Event Sourcing, while by no means a panacea, allows us to avoid this kind of premature modelling by delaying the creation of the schema of the data that users will see until the last responsible moment. Rather, event sourcing focuses on modelling state changes at a much more granular level, that is, at the level of individual events. The model of the data that can be presented to the user (the schema) i.e. the read model can be developed separately from the modelling events which mutate the state i.e. the write model.

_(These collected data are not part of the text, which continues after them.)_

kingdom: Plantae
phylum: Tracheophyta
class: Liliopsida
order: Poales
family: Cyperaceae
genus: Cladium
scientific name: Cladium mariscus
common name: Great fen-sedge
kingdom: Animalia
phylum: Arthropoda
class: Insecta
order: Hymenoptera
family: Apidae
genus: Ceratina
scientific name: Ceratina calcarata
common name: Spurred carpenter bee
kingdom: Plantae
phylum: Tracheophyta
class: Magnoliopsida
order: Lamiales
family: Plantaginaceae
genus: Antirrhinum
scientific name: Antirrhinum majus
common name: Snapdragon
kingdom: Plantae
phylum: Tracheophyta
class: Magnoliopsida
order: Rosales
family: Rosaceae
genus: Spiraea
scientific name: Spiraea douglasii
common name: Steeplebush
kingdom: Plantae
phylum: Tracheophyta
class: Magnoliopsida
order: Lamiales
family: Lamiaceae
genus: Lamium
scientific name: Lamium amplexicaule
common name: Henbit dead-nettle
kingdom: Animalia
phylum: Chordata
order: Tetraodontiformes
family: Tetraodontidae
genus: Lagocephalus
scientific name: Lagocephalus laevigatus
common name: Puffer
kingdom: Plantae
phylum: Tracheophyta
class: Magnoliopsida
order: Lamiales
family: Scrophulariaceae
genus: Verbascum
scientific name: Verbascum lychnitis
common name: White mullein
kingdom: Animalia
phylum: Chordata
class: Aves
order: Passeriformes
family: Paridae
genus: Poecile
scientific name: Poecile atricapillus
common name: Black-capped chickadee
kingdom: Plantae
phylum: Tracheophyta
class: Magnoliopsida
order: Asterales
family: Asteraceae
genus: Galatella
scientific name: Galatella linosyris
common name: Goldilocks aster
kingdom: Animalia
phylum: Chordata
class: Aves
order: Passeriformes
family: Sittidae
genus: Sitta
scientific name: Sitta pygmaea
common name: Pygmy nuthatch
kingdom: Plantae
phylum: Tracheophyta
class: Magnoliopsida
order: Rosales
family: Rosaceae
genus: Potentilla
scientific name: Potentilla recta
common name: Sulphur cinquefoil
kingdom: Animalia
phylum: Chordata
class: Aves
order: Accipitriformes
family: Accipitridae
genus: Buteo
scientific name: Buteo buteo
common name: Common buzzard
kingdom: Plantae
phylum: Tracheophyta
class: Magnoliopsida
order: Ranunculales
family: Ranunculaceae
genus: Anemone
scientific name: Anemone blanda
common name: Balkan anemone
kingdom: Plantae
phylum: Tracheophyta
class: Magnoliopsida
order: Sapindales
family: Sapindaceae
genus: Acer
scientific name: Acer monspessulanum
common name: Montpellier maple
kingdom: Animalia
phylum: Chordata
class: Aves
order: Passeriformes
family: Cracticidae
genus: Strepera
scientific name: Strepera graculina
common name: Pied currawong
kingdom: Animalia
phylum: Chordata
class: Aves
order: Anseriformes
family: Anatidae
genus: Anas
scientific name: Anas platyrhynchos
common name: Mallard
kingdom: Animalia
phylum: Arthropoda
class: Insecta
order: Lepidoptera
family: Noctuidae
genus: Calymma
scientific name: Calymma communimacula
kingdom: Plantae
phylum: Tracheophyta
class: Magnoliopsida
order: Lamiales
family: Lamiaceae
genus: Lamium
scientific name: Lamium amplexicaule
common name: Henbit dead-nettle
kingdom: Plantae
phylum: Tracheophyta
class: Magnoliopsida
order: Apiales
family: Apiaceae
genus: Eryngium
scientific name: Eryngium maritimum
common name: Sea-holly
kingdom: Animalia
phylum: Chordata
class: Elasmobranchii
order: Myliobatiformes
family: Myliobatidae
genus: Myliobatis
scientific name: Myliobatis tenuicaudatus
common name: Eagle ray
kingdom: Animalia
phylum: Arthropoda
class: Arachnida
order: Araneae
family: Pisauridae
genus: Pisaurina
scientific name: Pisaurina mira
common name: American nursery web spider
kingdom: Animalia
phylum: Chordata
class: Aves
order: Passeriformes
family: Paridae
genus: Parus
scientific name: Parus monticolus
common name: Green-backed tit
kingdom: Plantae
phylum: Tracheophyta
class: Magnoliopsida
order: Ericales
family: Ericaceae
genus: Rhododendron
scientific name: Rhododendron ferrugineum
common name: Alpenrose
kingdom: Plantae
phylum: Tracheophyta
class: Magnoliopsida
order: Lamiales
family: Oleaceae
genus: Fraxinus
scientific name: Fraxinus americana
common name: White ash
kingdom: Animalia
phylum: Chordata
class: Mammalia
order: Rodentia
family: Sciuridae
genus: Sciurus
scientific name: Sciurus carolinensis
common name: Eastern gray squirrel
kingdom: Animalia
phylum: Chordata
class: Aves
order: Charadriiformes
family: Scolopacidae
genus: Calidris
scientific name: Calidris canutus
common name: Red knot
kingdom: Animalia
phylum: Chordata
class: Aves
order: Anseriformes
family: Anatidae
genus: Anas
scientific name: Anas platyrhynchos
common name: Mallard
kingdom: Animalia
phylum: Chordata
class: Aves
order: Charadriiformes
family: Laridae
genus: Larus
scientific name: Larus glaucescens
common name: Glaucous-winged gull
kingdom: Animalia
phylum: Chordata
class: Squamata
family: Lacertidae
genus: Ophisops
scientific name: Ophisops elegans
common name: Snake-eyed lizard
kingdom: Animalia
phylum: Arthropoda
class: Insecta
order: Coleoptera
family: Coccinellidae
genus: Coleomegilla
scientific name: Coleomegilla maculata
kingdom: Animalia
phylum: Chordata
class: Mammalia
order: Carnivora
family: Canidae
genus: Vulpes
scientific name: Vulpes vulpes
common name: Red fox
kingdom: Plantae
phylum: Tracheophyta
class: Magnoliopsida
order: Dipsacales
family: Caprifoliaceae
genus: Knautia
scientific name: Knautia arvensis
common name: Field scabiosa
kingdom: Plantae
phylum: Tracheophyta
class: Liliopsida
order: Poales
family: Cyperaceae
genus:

As you will see the next section, because events are the first-class citizens of an event sourced system, we can provide a stateful view of the system based on frequently changing requirements and not the pay the price of having built the system around one (most likely only temporary) view of the data.
You might be thinking that we have gotten into the territory of Command Query Responsibility Segregation and you would be right! CQRS and Event Sourcing work readily together in building a system where the read model and the write model are designed and developed separately.
Loss of Data in Non-Event-Sourced Systems
One of the consequences of committing to a schema into which the state of the data must be projected, is that the system, by necessity, suffers a massive and on-going loss of data. This loss is two-fold:
Data that does not fit the schema. Most systems are capable of capturing much more types of data than are in fact captured. If we have a fixed database schema we tend to throw away data that does not fit that schema. The problem is that we shall only be able to provide readings from the point at which a new software update was rolled out - but not the relevant data that was emitted before the update.
With event sourcing streams are cheap and we can simply publish as many events to the event store as we want and worry about how to represent them later.
The facts that have led to the current state. With the notable exception of financial systems, non-event-sourced systems tend to store only the current snapshot of the system data. The state-mutating events that brought about the current state are effectively discarded in favour of a record that represents the accumulation of these events. As previously mentioned, we can understand current state as a transformation on events, a projection. In the case of the balance of a bank account, we can understand that the current balance is the result of events that successively credited or debited the balance:
Of course, in banking it would be unthinkable that these events would be discarded for the same reasons that accountants don't use erasers. However, outside of financial systems, the events that brought about the current state tend to be thrown away. What this means, however, is that we lose the ability to use those events to project the data in a different way in the future.
With event sourcing, the state-mutating events that brought about the current state of the system are preserved, meaning that we can effectively replay the history of a certain business entity - like a bank account - and get the state of that entity at a certain period in time. Further, we can create read models that show the state of the system at a certain point in the past.